Interestingly, Venus shines on Mars (like Mercury on Earth) at its greatest elongation is weaker than at superior conjunction.
4. A binary system consists of two identical stars with a mass of 5 solar masses, circulating in circular orbits around a common center of mass with a period of 316 years. Will it be possible to resolve this pair visually with a TAL-M telescope with an objective diameter of 8 cm and an eyepiece magnification of 105 X if the distance to it is 100 pc?
4 Decision.

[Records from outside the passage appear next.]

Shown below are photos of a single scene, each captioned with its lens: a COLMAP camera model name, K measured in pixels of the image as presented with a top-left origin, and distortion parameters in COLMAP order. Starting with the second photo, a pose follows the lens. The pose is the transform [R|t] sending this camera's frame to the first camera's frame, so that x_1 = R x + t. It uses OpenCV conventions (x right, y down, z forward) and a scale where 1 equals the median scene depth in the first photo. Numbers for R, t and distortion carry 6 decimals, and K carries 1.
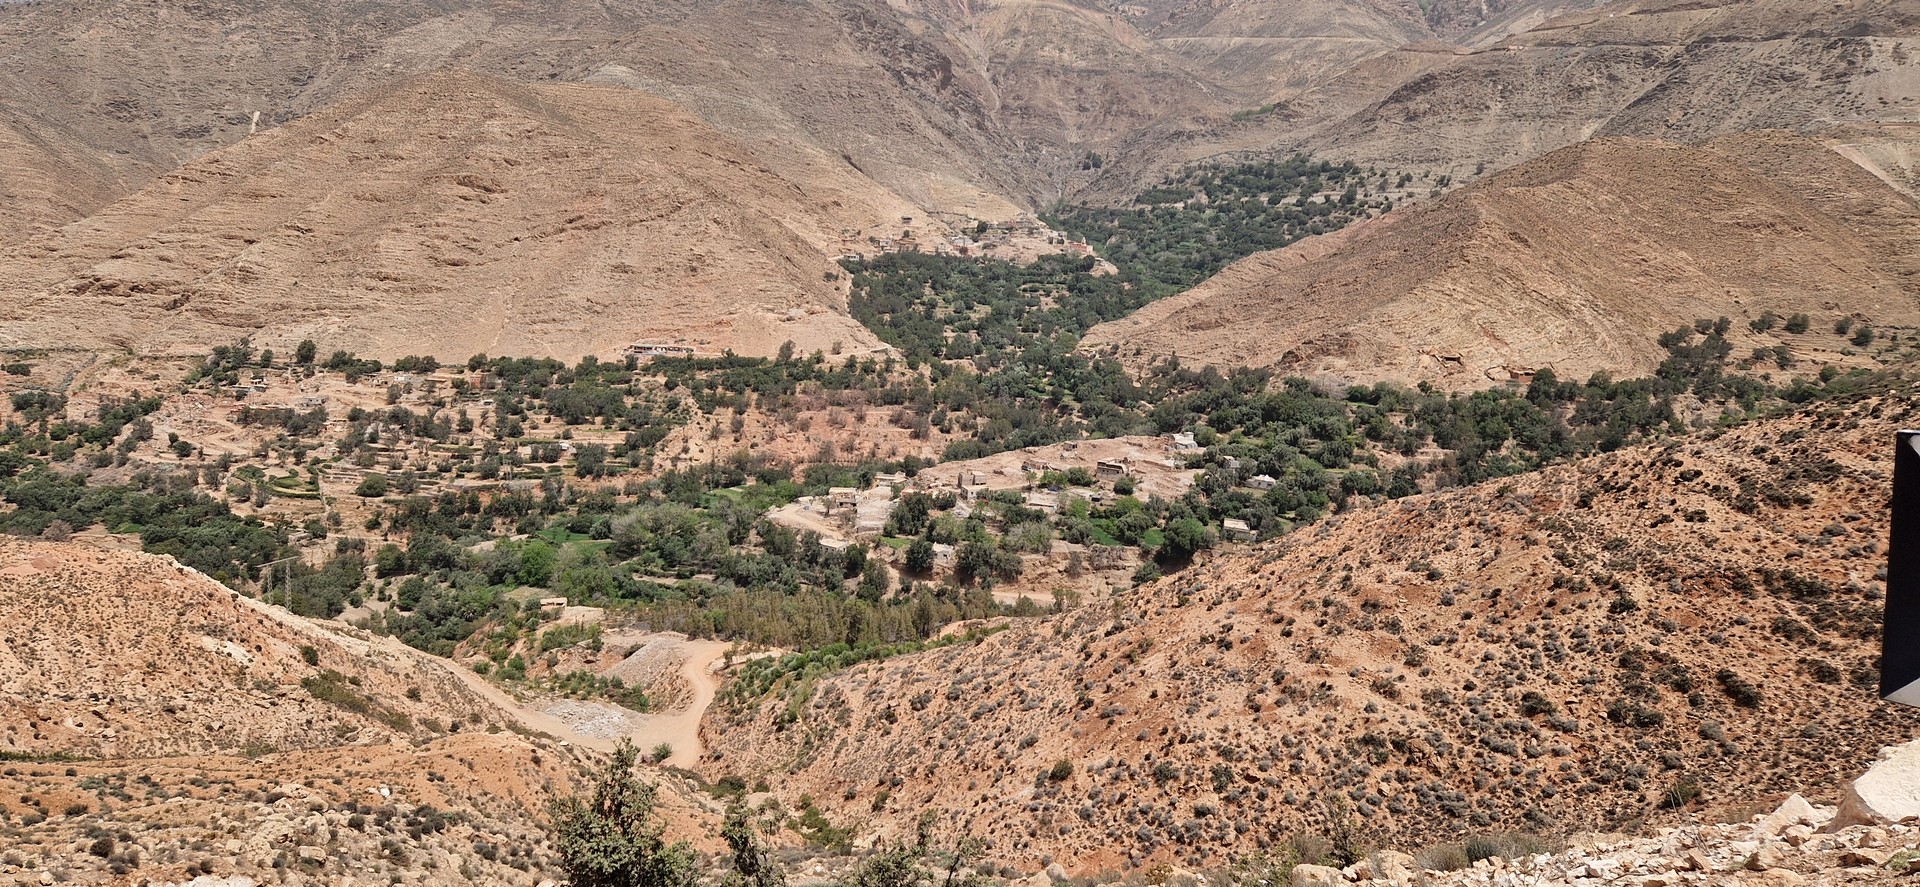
lens RADIAL K [[1101.3, 0, 981.0], [0, 1101.3, 424.0], [0, 0, 1]] dist [0.063917, -0.000272]
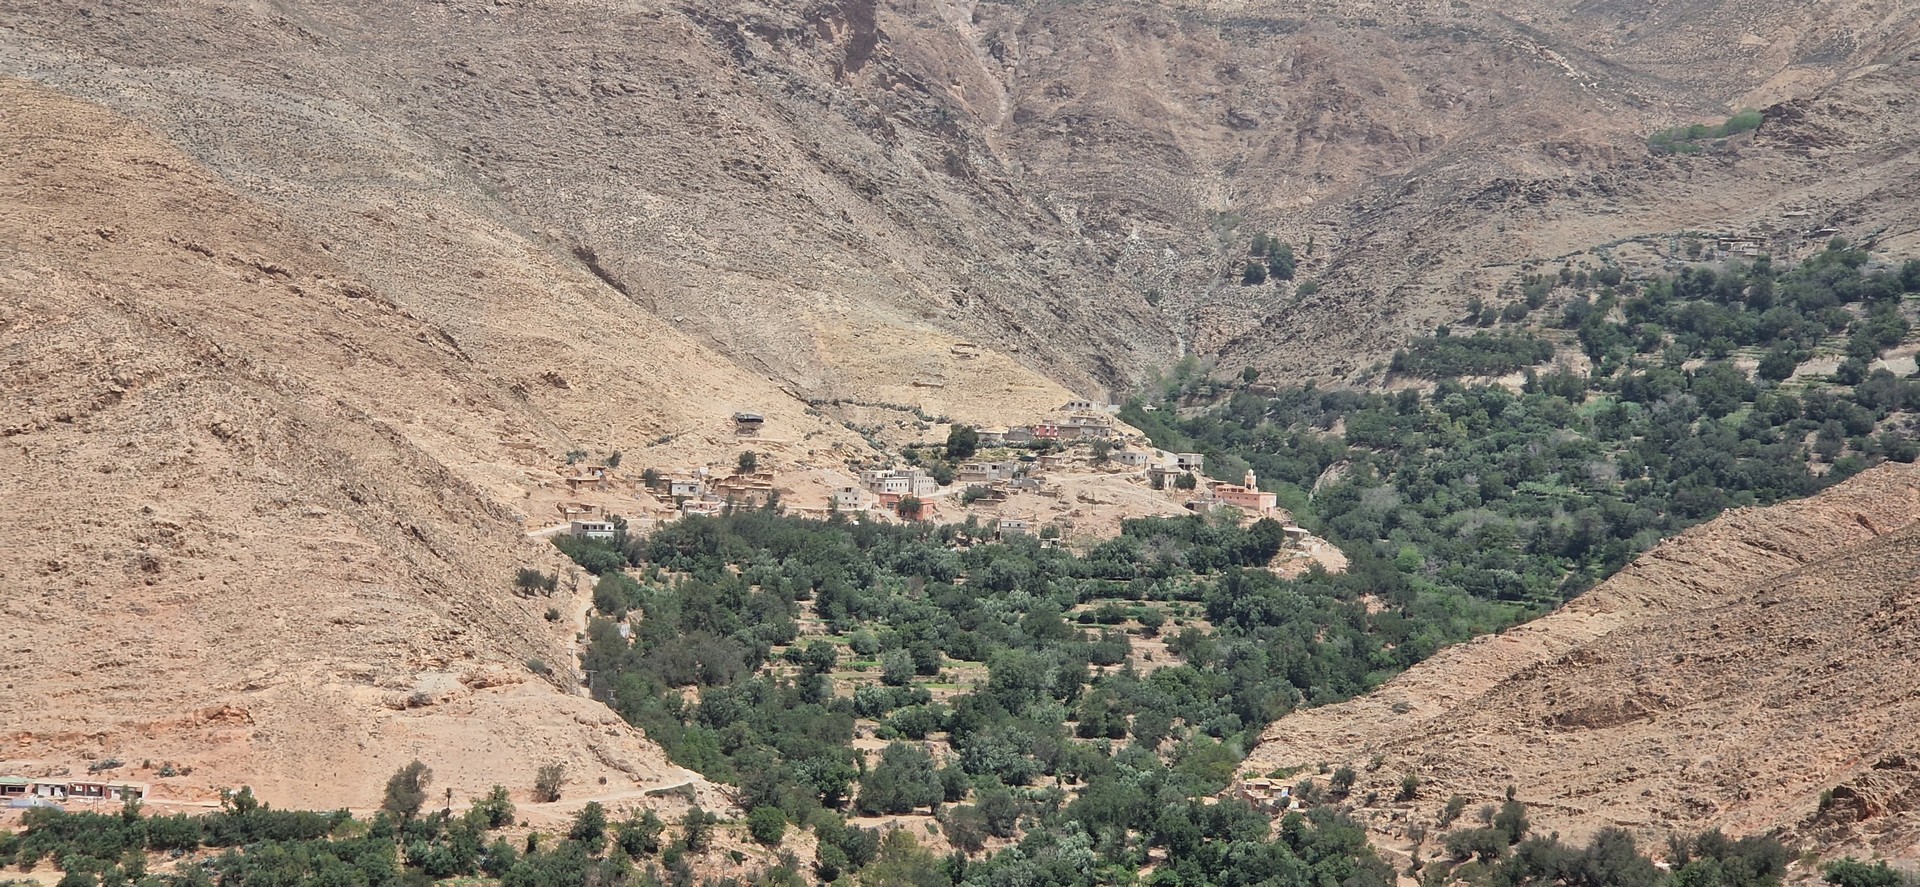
lens RADIAL K [[3618.2, 0, 959.5], [0, 3618.2, 444.0], [0, 0, 1]] dist [-0.028974, 0.000000]
pose [[0.999989, -0.004697, -0.000016, 0.000250], [0.004622, 0.984644, -0.174515, 0.024864], [0.000835, 0.174513, 0.984655, -0.143759]]
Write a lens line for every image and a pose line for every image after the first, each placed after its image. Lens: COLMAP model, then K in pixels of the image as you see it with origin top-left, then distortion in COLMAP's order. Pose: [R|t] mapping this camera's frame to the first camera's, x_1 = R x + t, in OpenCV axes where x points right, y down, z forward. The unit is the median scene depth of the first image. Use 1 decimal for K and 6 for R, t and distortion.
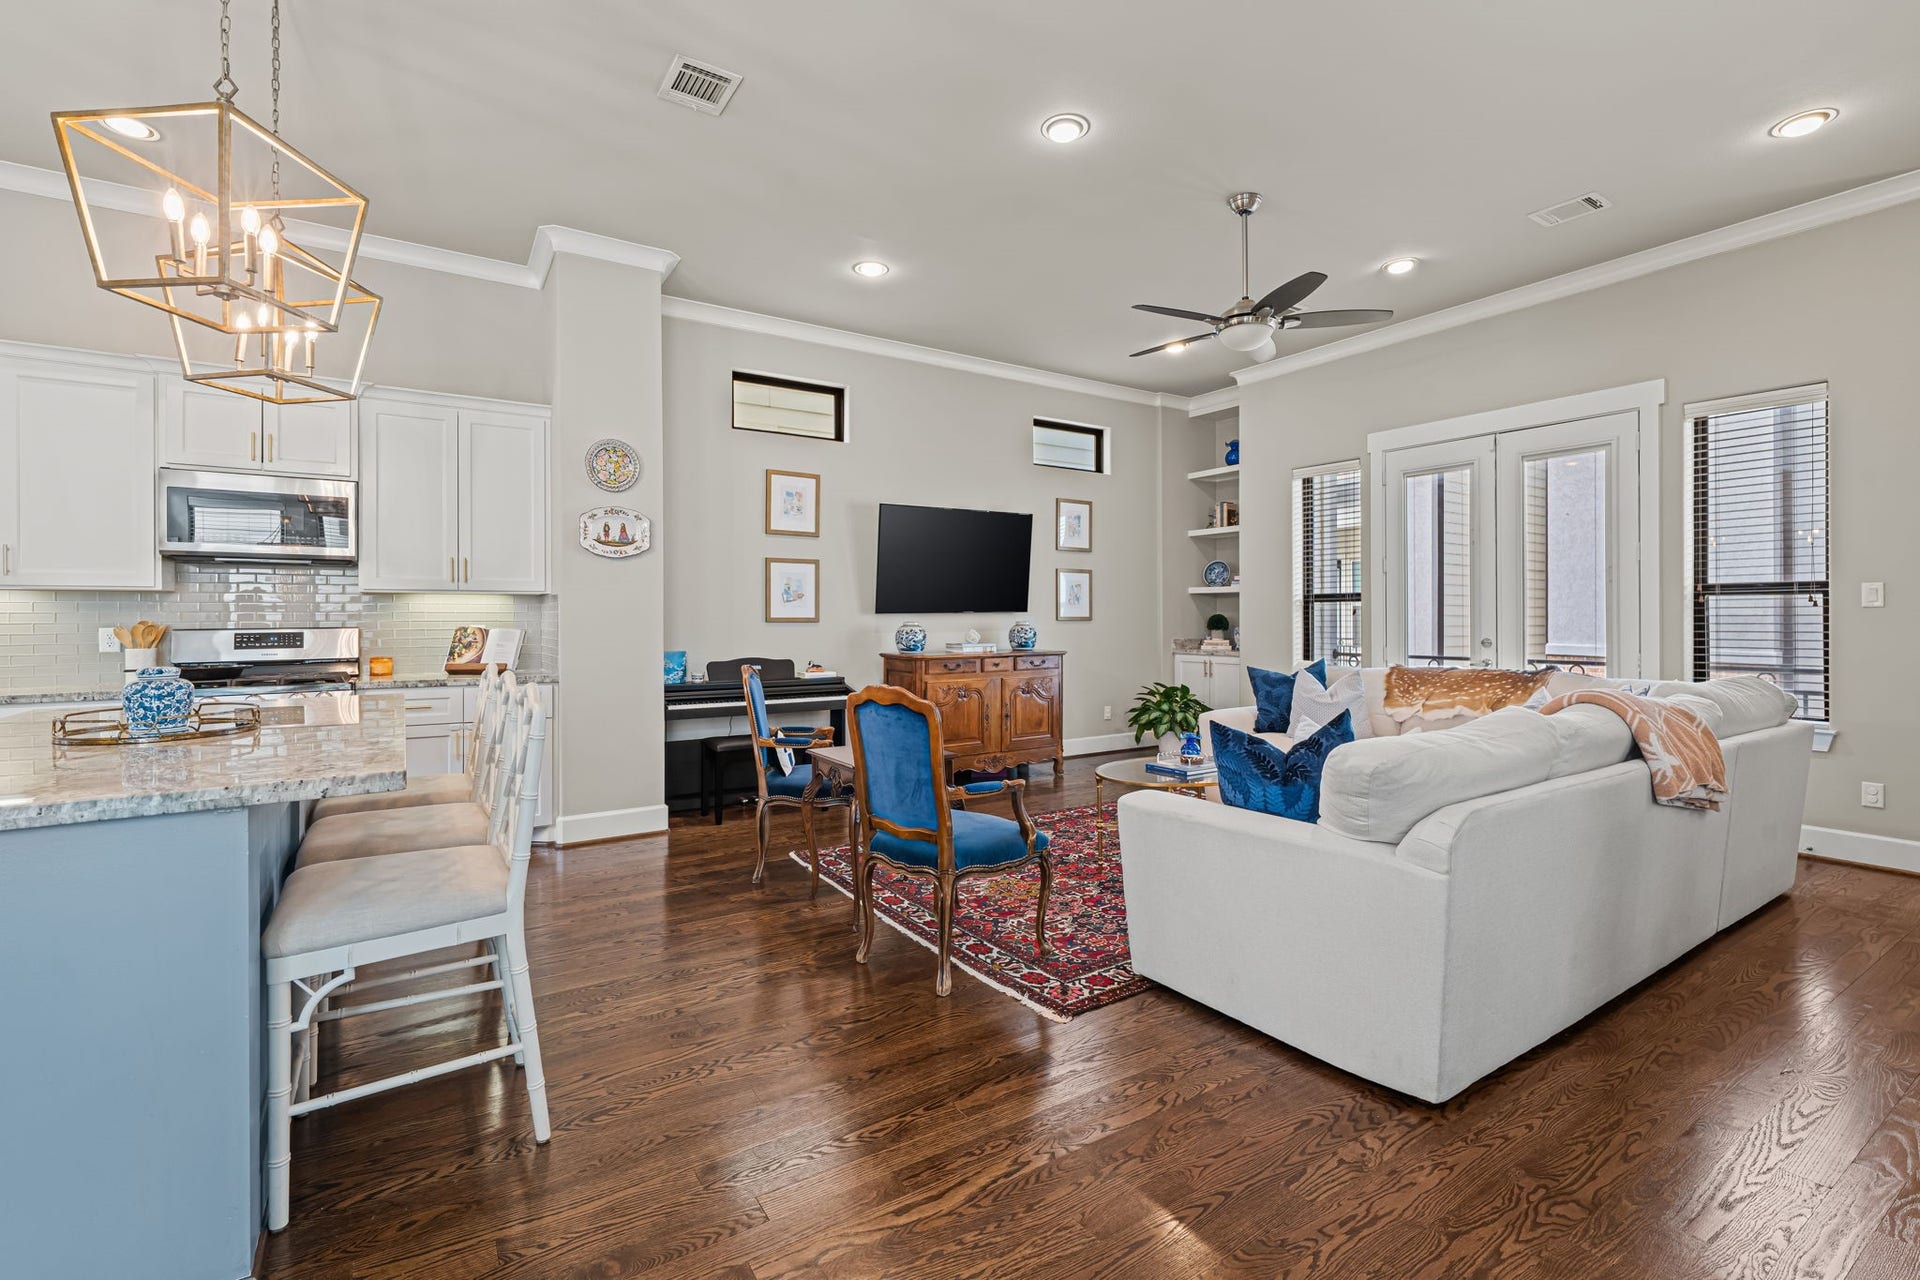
lens RADIAL K [[853.4, 0, 951.4], [0, 853.4, 617.2], [0, 0, 1]] dist [0.001158, 0.000829]
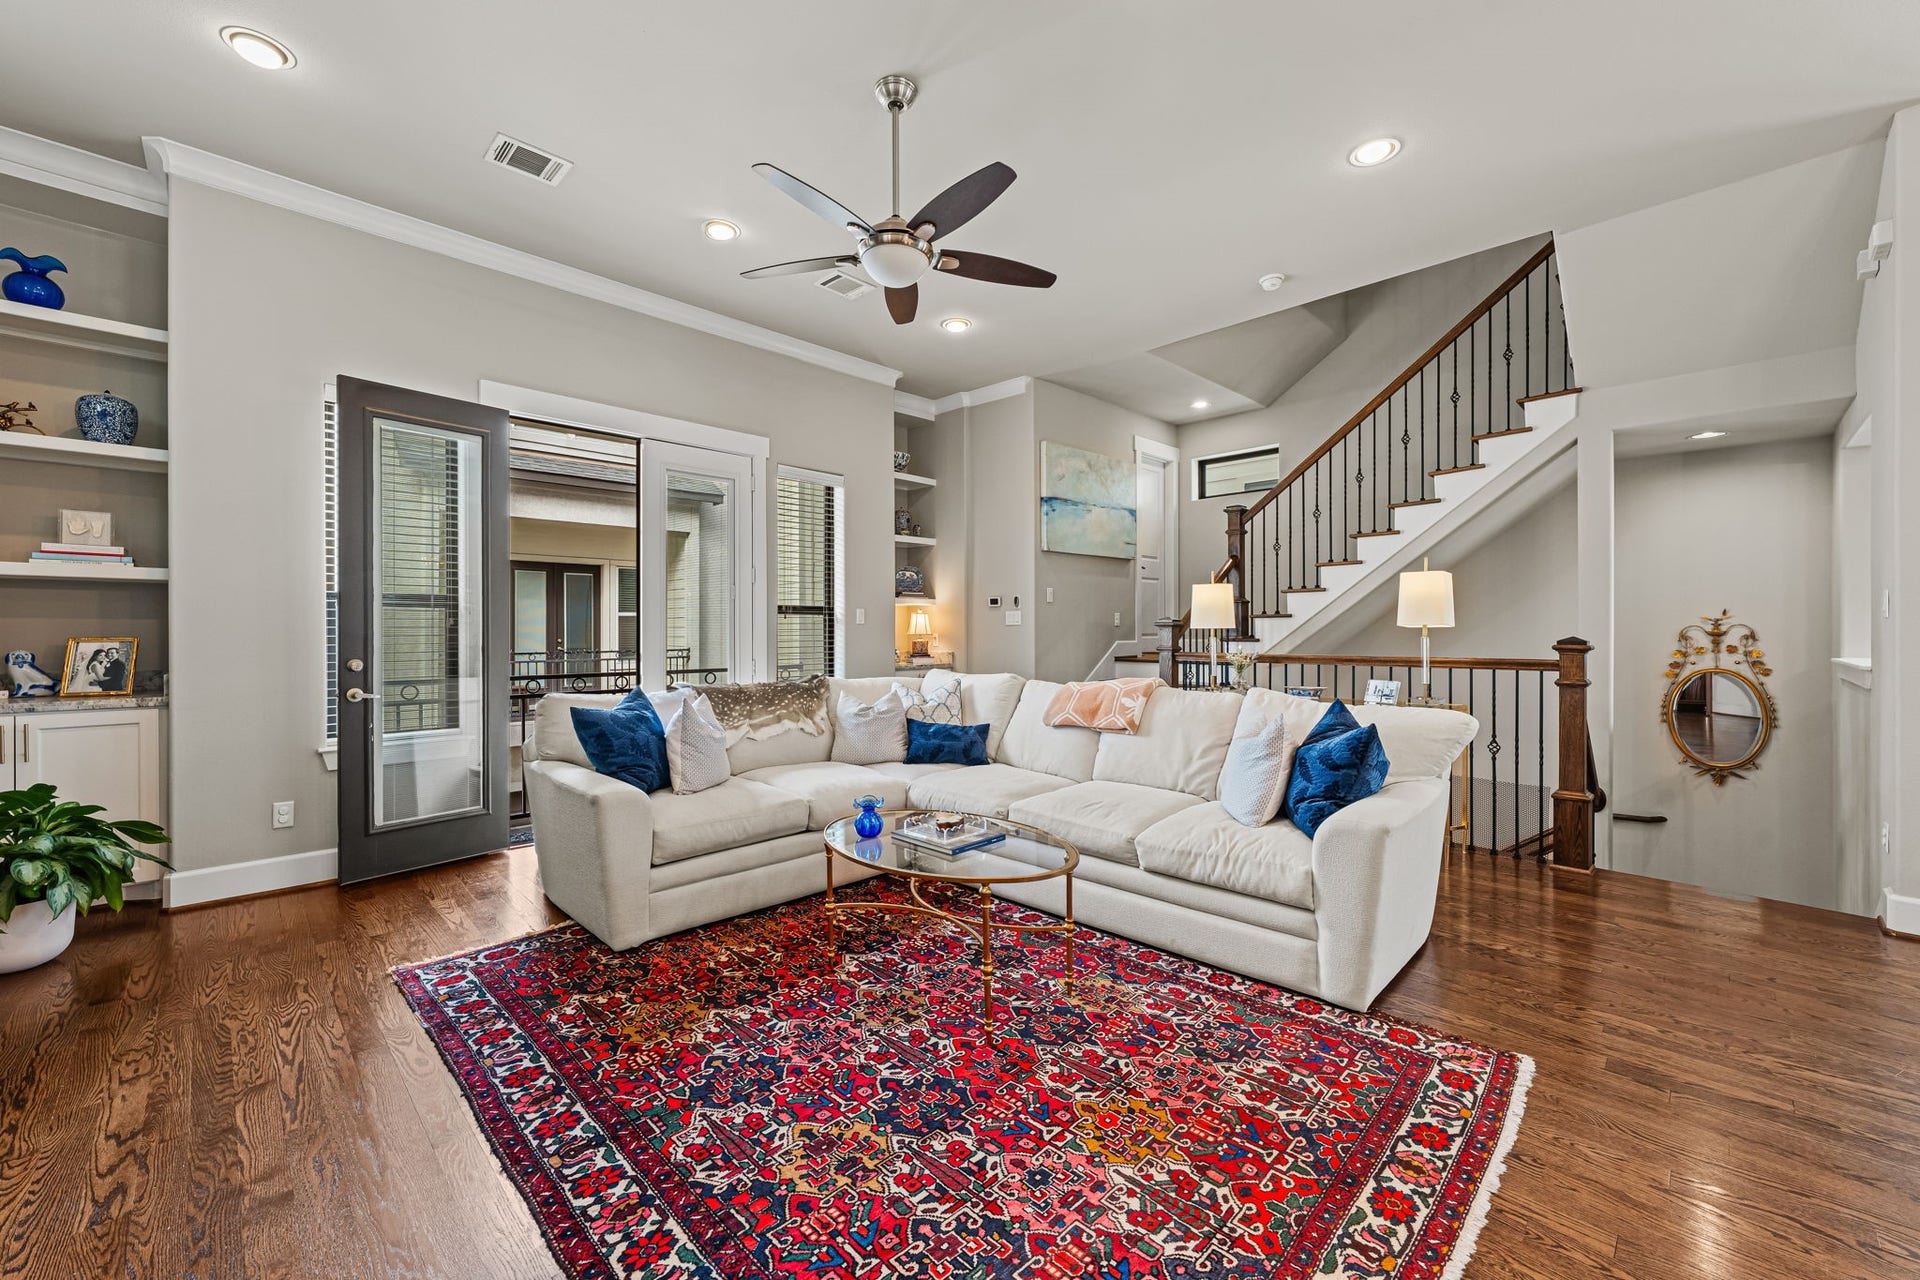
lens RADIAL K [[756.5, 0, 956.4], [0, 756.5, 631.2], [0, 0, 1]] dist [0.001612, -0.000109]
pose [[-0.205242, 0.001053, 0.978711, -0.295050], [-0.000337, 0.999999, -0.001146, 0.002211], [-0.978711, -0.000565, -0.205241, 0.945863]]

Let's determine the distance between the stars according to the III generalized Kepler's law:
Here a- semi-major axis of the orbit (equal to the distance between the stars in the case of a circular orbit), T- circulation period, and M- the total mass of two bodies. Let's compare this system with the Sun-Earth system. The total mass of the two stars is 10 times the mass of the Sun (the mass of the Earth makes a negligible contribution), and the period exceeds the period of the Earth's revolution by 316 times. As a result, the distance between the stars is 100 AU. From a distance of 100 pc these two stars will be visible no more than 1² from each other. It will not be possible to resolve such a close pair with the TAL-M telescope, no matter what magnification we use. It is easy to verify this by calculating the size of the diffraction disks of these stars using the well-known formula for green-yellow rays:
where D is the lens diameter in centimeters. Here we have not taken into account the influence of the earth's atmosphere, which will further aggravate the picture. So, this pair will be visible in the TAL-M telescope only as a single star.